Online education has continued its explosive growth over the past year, aided greatly by the surge in interest in Massive Open Online Course (MOOC) providers such as Coursera. Many commentators have expressed uncertainty that Web-enabled education can conform to the same standards of academic integrity that traditional campuses offer. Coursera and other online programs have turned to ProctorU to demonstrate that the same if not superior standards of rigor and academic honesty can be enforced at a distance. Major distance education programs such as the University of North Carolina System and Northern Virginia Community College (NOVA) have trusted ProctorU to ensure honesty in their online programs long before the New York Times dubbed 2012 “The Year of the MOOC.”
In recent months, several major media outlets have prominently featured ProctorU in their discussions of online education. ProctorU has been covered by the New York Times, the Wall Street Journal, the MIT Technology Review and PBS NewsHour. Vice President of Business Development Jarrod Morgan was interviewed by PBS’ Spencer Michaels over the very same platform that is used daily to observe test takers and document instances of academic dishonesty.

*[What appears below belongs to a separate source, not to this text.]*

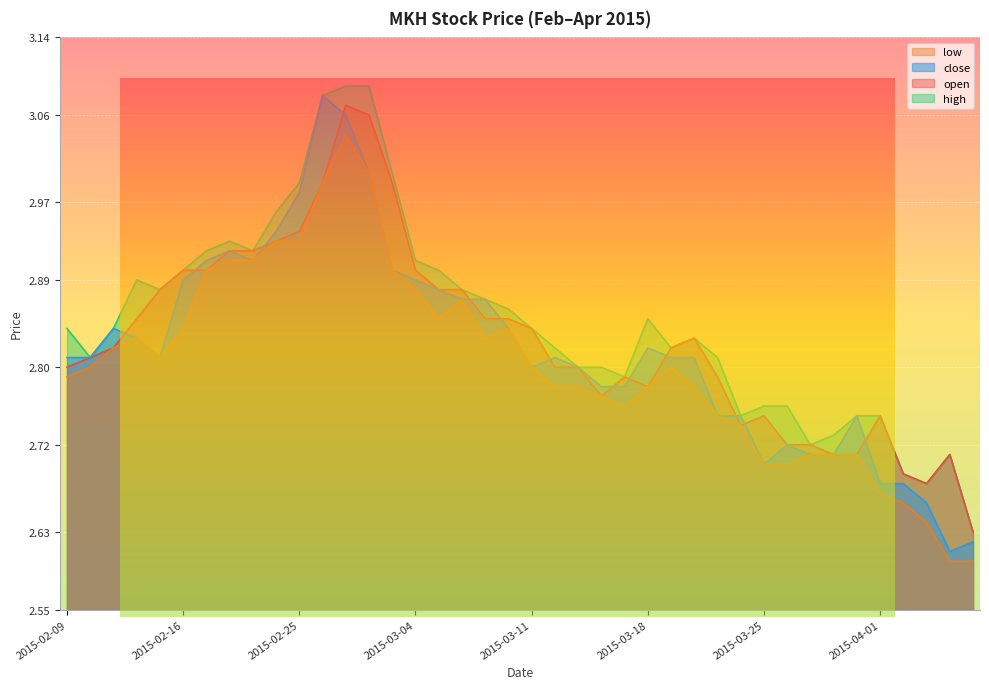

Rank the categories by open value from highest to lowest.

2015-02-27, 2015-03-02, 2015-02-26, 2015-03-03, 2015-02-25, 2015-02-24, 2015-02-18, 2015-02-23, 2015-02-16, 2015-02-17, 2015-03-04, 2015-02-13, 2015-03-05, 2015-03-06, 2015-02-12, 2015-03-09, 2015-03-10, 2015-03-11, 2015-03-20, 2015-02-11, 2015-03-19, 2015-02-10, 2015-02-09, 2015-03-12, 2015-03-13, 2015-03-17, 2015-03-23, 2015-03-18, 2015-03-16, 2015-03-25, 2015-04-01, 2015-03-24, 2015-03-26, 2015-03-27, 2015-03-30, 2015-03-31, 2015-04-06, 2015-04-02, 2015-04-03, 2015-04-07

The recent spate of media coverage is due to several key partnerships and the innovative way ProctorU ensures academic integrity at a distance. ProctorU has always distanced itself from its main competitors by focusing on the human element in a technology-enabled service business.
The excitement regarding major news outlets taking notice of this distance is a source of excitement for staff at the online proctoring company. “ProctorU’s success has always been driven by its people,” said ProctorU Media Coordinator Franklin Hayes. “Because we are a tight knit team of talented individuals, we are able to accomplish extraordinary things. It’s been fun to see the media and others taking notice.”